*Vorgegebener Text*.

In Deutschland sind Regierungsbündnisse mit den Rechten noch tabu. Unsere Nachbarn in Österreich sehen das ganz anders: Die „bösen Buben" aus dem Ibiza-Video sind schließlich weg. Und einer scheint ohnehin schon als Gewinner der Neuwahlen im September festzustehen: Sebastian Kurz – zum zweiten Mal Kanzler?
Es hatte nicht lange gedauert, bis Österreich seinem Charme erlegen war: Spätestens, als Sebastian Kurz erste Schlagzeilen im Ausland machte, war es so weit. Denn kaum etwas schmeichelt der österreichischen Volksseele mehr als Präsenz auf internationaler Ebene. Beim Fußball klappt das nicht so recht, die Streicheleinheiten im Skisport sind nur saisonal. Der Kulturbetrieb mit Mozart und Co. ist ein Nischenprogramm und internationale Stars österreichischer Herkunft wie Arnold Schwarzenegger entziehen sich zuweilen der Vereinnahmung.
Aktuell ist aber wieder Ebbe in Sachen internationale Bühne. Viel ist politisch passiert in den letzten Monaten: Ibiza-Gate, Zerfall der Regierung und Kurz’ Sturz als Kanzler. Jetzt hat Österreich erstmals in der Geschichte eine Expertenregierung, ebenso erstmals herrscht so ganz ohne Regierungskoalition und Regierungsmehrheit im Parlament das freie Spiel der Kräfte. Von einer Staatskrise war bei den einen die Rede, als die Regierung – dritte Premiere – in einem Misstrauensvotum fiel; andere sahen darin hingegen eher einen Crashkurs in Sachen Demokratie.

*Aufgaben*.
1. Gib die Zeilen der Datensätze vom Anfang bis einschließlich der Zeile mit „export const myFeature“ genau wieder und lass die Bilder dabei weg.
2. Schreibe den Text über Sebastian Kurz und die politische Lage in Österreich im Anschluss an seinen letzten Satz weiter.
Der Text und die Datensätze haben nichts miteinander zu tun.

Datensätze aus einer Datensammlung
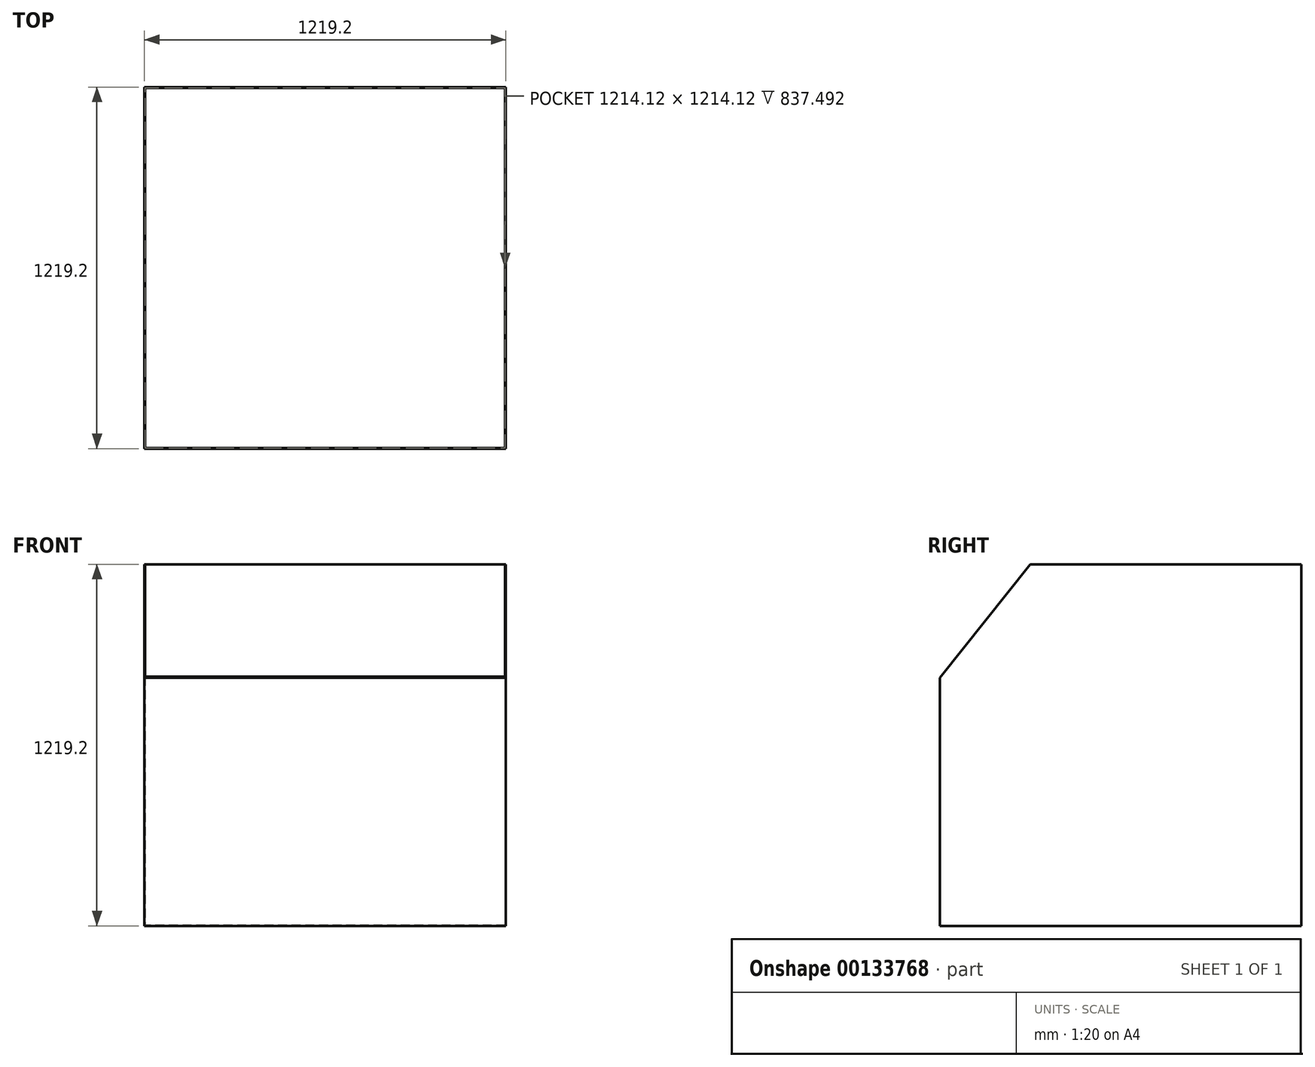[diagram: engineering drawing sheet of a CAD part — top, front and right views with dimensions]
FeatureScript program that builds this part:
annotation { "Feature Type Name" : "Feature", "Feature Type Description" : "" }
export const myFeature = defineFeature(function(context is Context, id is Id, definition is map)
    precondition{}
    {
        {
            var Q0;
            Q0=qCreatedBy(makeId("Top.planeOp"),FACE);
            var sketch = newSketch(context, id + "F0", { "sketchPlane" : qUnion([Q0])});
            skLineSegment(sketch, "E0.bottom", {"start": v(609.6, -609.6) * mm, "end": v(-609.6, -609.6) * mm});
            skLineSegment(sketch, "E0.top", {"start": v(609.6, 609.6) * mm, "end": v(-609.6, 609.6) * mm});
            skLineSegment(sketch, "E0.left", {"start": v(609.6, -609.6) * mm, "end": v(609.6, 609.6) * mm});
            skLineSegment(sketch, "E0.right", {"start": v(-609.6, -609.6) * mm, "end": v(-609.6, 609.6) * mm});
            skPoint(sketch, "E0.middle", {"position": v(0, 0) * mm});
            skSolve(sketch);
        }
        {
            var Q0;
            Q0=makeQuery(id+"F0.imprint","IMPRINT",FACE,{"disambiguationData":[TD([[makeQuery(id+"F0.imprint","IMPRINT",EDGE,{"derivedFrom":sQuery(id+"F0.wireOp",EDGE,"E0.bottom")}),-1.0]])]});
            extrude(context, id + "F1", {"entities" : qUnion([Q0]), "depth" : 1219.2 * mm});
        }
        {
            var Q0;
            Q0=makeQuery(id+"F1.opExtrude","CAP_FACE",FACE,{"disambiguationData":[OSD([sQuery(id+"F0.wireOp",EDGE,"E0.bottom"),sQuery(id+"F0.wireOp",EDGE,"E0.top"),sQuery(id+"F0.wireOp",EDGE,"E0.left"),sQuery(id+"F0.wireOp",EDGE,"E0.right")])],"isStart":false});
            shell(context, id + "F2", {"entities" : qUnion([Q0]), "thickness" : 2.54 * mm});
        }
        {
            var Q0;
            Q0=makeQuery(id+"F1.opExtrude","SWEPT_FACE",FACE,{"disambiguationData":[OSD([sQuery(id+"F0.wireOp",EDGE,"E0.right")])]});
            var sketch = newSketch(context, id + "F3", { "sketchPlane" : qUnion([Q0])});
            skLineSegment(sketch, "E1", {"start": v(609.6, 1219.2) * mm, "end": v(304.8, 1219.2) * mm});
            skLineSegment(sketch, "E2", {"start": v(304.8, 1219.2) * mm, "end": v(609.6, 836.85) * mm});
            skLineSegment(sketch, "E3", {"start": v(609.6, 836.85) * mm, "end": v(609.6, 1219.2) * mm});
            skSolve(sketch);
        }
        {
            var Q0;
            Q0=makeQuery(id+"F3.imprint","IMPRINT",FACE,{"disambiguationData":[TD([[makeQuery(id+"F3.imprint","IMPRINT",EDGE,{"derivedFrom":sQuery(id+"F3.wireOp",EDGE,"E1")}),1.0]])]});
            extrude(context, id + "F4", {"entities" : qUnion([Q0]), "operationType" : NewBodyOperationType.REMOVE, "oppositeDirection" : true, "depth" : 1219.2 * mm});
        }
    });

*Lösungen*.
1.
[diagram: engineering drawing sheet of a CAD part — top, front and right views with dimensions]
FeatureScript program that builds this part:
annotation { "Feature Type Name" : "Feature", "Feature Type Description" : "" }
export const myFeature = defineFeature(function(context is Context, id is Id, definition is map)

2.
Im September finden nun Neuwahlen statt. Der Wahlkampf ist im Anrollen. Aber wer sich eine grundlegende Neuausrichtung der österreichischen Politik erwartet, liegt wohl daneben: Kurz dominiert nach wie vor die Berichterstattung in den Medien, als wäre er nach wie vor Kanzler. Er agiert auch so. Eine Wiederwahl im September scheint ihm aus heutiger Sicht praktisch sicher. Denn auch, wenn Sebastian Kurz momentan nicht mehr ist als ein mandatsloser Parteichef der konservativen ÖVP, ist seine Popularität ungebrochen. Und für die ÖVP, die nach einem jahrzehntelangen Abstieg mit Kurz wieder Wahlen gewinnt, ist er schlicht eines: alternativlos – bei allen auch parteiinternen Widerständen.
Kurz war das Ass im Ärmel der ÖVP, als er von dieser 2017 zum Spitzenkandidaten gekürt wurde. Ein smarter Schwiegermuttertraum, der als damaliger Außenminister in Kombination mit den Großen der Welt dem österreichischen Publikum Wichtigkeit vermittelte. Kurz ist ein Verkaufstalent. Sein erster Coup: Im Wahlkampf gab der Parteikarrierist sehr erfolgreich den Quereinsteiger. Nach der Wahl dann koalierte die ÖVP mit der FPÖ. 2017 war das.
Die Nazi-Rhetorik der FPÖ: Alles nur „Einzelfälle"?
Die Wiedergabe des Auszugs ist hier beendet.